───── Input records ─────

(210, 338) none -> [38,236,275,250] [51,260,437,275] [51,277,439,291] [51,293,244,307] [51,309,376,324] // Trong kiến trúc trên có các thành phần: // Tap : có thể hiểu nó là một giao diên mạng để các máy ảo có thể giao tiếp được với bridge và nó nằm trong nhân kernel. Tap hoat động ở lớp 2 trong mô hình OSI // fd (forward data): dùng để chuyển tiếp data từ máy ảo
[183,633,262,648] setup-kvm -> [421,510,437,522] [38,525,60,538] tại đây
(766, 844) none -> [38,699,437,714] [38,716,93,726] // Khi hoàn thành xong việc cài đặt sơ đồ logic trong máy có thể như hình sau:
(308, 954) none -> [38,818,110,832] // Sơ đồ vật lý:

─────
───── Input records ─────

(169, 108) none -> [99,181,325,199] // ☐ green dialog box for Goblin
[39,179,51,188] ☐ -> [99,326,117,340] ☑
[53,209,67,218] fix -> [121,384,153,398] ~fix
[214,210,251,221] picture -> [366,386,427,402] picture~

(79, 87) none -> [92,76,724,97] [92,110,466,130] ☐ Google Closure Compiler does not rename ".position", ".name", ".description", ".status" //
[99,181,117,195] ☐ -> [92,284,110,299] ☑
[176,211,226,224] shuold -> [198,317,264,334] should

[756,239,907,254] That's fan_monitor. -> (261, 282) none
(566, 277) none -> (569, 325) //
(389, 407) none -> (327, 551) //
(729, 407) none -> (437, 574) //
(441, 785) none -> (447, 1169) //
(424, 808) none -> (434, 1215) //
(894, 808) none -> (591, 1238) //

─────

Out of the data above, transcribe exactly and only the lines starting with the line that has "(566, 277) none -> (569, 325) //" and going on through the line that has "(894, 808) none -> (591, 1238) //", both included.

**Task answer**.
(566, 277) none -> (569, 325) //
(389, 407) none -> (327, 551) //
(729, 407) none -> (437, 574) //
(441, 785) none -> (447, 1169) //
(424, 808) none -> (434, 1215) //
(894, 808) none -> (591, 1238) //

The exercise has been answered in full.